Robert F. Kennedy Jr. blamed censorship by the Democratic Party for his decision to quit the presidential race, and endorse former president Donald Trump. “It became clear to me that I did not have a path to victory. Sixteen months of censorship, of not being able to get on any network really except for Fox,” he told Fox News on Sunday.
Seventy-year-old Kennedy, who ditched the Democratic Party to run as an independent in the race for the White House, announced on Friday, August 23rd that he is suspending his campaign.
Kennedy, who has never held elected office but was a Democrat until last year, initially sought to challenge U.S. President Joe Biden for the Democratic nomination (Biden himself dropped out and endorsed his vice president, Kamala Harris) but accused the Democratic National Committee of “rigging” the party’s primary against him. He announced his decision to run as an independent last October.
He argued that his campaign had failed to gain ground due to censorship by the media. “When Ross Perot ran [as an independent in 1992], in the ten months that he ran, he had thirty-four appearances on the networks. I had two appearances in sixteen months, so I was blocked out of the networks, and I was blocked out of the debate. I had no path to victory,” explained Kennedy.

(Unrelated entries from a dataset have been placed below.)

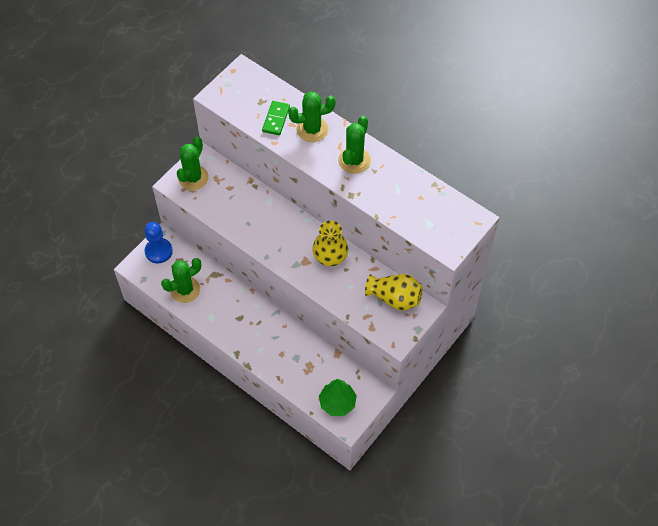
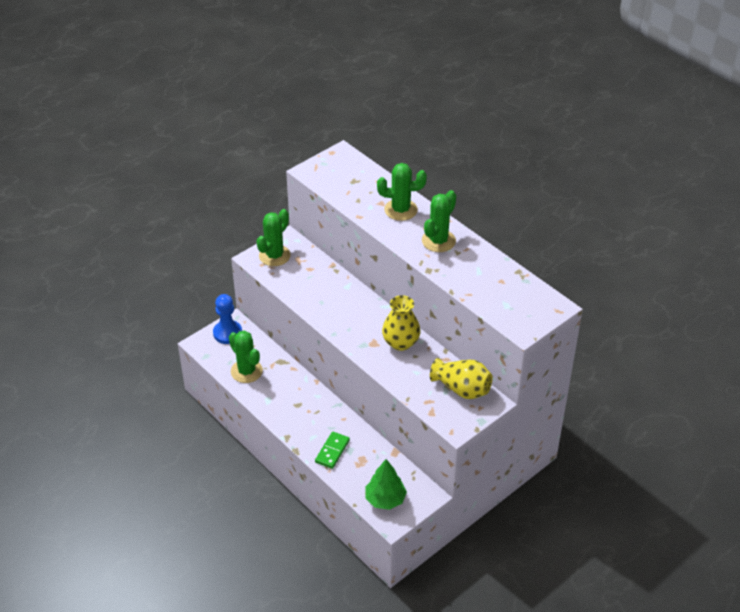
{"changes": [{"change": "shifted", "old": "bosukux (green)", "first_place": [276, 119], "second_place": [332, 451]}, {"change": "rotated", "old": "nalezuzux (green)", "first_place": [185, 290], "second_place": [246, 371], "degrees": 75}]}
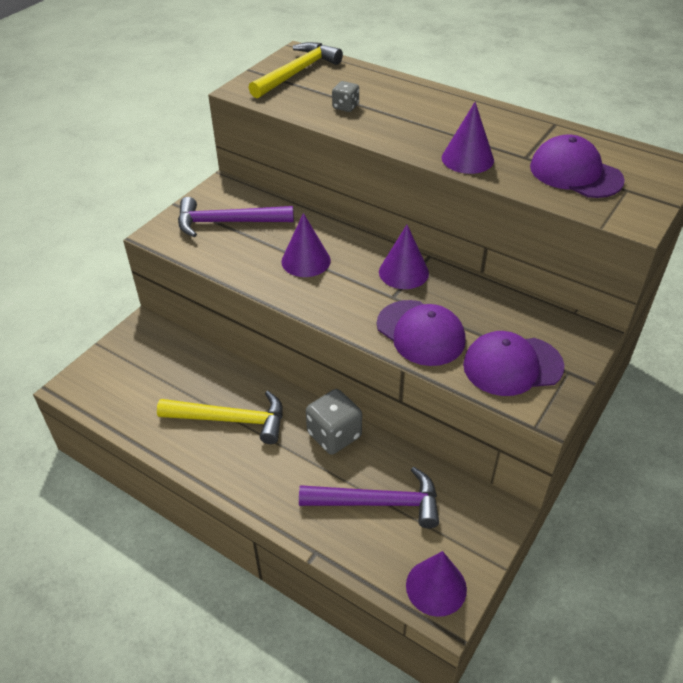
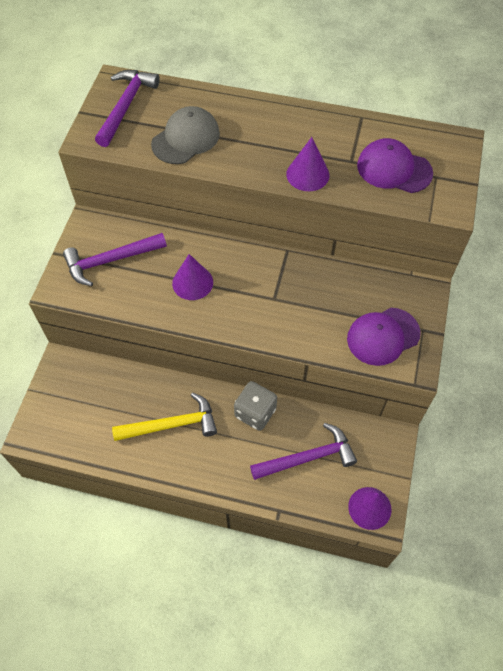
{"changes": [{"change": "gone", "old": "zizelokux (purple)", "first_place": [420, 333]}, {"change": "gone", "old": "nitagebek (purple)", "first_place": [403, 272]}, {"change": "swapped", "old": "lerepabe (grey)", "new": "zizelokux (grey)", "first_place": [345, 107], "second_place": [186, 138]}, {"change": "repainted", "old": "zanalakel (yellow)", "new": "zanalakel (purple)", "first_place": [297, 73], "second_place": [126, 106]}]}
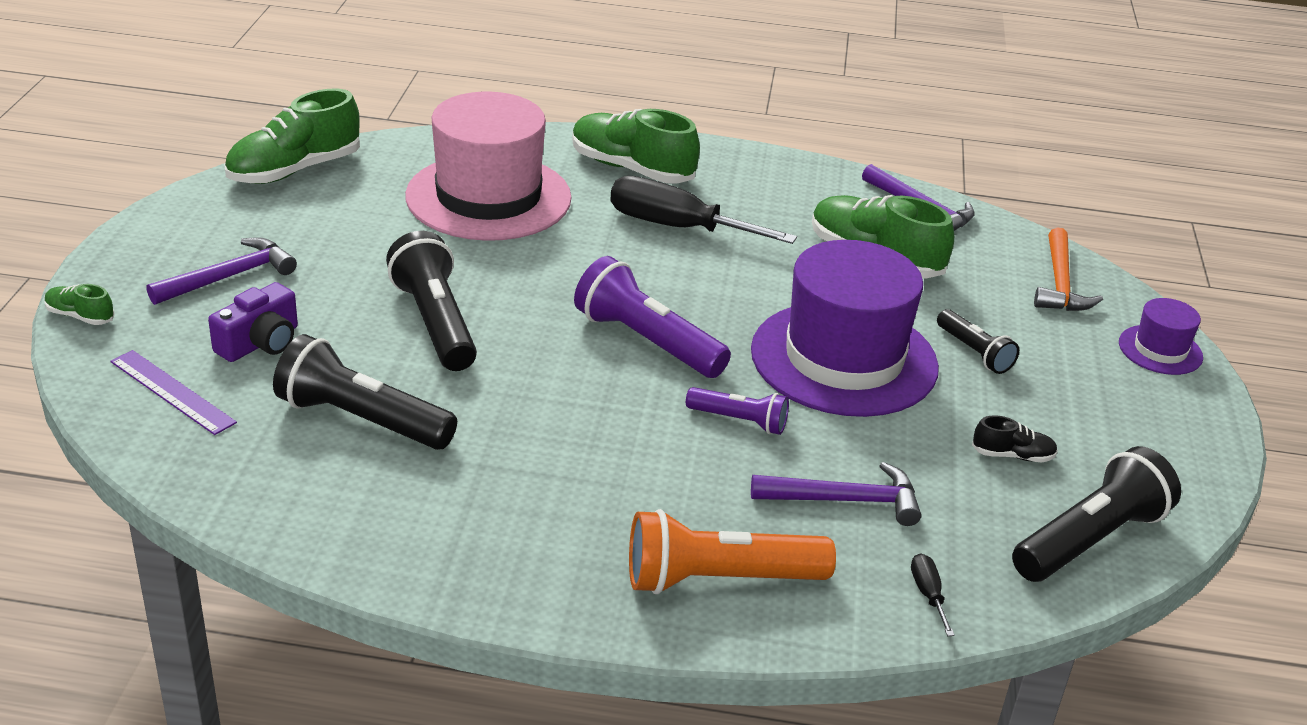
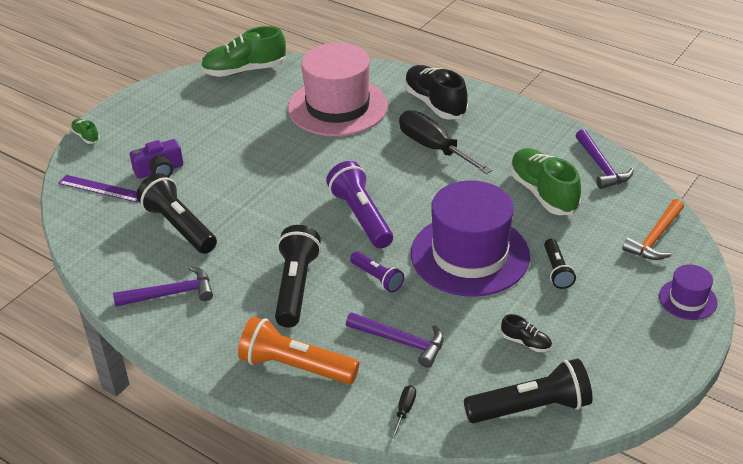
{"changes": [{"change": "shifted", "old": "zanalakel (purple)", "first_place": [229, 277], "second_place": [170, 294]}, {"change": "shifted", "old": "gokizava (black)", "first_place": [435, 323], "second_place": [296, 287]}, {"change": "repainted", "old": "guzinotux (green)", "new": "guzinotux (black)", "first_place": [631, 169], "second_place": [435, 104]}, {"change": "rotated", "old": "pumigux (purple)", "first_place": [172, 392], "second_place": [101, 188], "degrees": -45}]}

Supporting this theory, Kennedy posted a footage of CNN’s live reporting of his announcement. As the video reveals, the liberal news channel instantly cut away from Kennedy’s speech as soon as he started criticising Democratic presidential nominee Kamala Harris.

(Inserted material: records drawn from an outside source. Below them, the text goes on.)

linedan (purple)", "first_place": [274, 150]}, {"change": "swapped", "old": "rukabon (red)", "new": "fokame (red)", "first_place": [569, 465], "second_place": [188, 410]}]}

Despite his well-known family of Democratic politicians—his uncle was former President John F. Kennedy, and his father was former Attorney General and Senator Robert Kennedy Sr.—Kennedy endorsed former President Donald Trump, the Republican nominee. He even joined Trump onstage at an Arizona rally on Friday, where the crowd applauded him and chanted his name.
Kennedy said his internal polls had shown that his presence in the race would hurt Trump and help Kamala Harris. Kennedy also cited free speech, the war in Ukraine and “a war on our children” as the principal causes “that persuaded me to leave the Democratic Party and run as an independent, and now to throw my support to President Trump.”
Kennedy is an anti-establishment figure who has accused Joe Biden of being a “much worse threat to democracy” than Donald Trump because he is “the first president in history that has used the federal agencies to censor political speech.” Kennedy has pointed to his removal from social media platforms, which he attributes to pressure from the Biden administration, as evidence.
Kennedy is a forceful critic of vaccine mandates, U.S. foreign interventions, big corporations influencing politics, and gender transformation surgery for children.
He said he met Trump and his aides several times and learned they agreed on issues like border security, free speech and ending wars. There have been media rumours that Trump could even offer Kennedy a position in his potential administration. According to Kennedy, “no commitments” were made about being offered a position, “we just made a general commitment that we are going to work together.”
Kennedy said he isn’t ending his campaign formally, and his backers would still be able to vote for him in the majority of states where they are unlikely to sway the outcome. However, in the battleground states he would try to remove his name from the ballot to help Trump.
Kennedy has been polling at around 5% in recent weeks. His endorsement could provide a big boost to Trump, who is trailing Kamala Harris by 2-3 percentage points.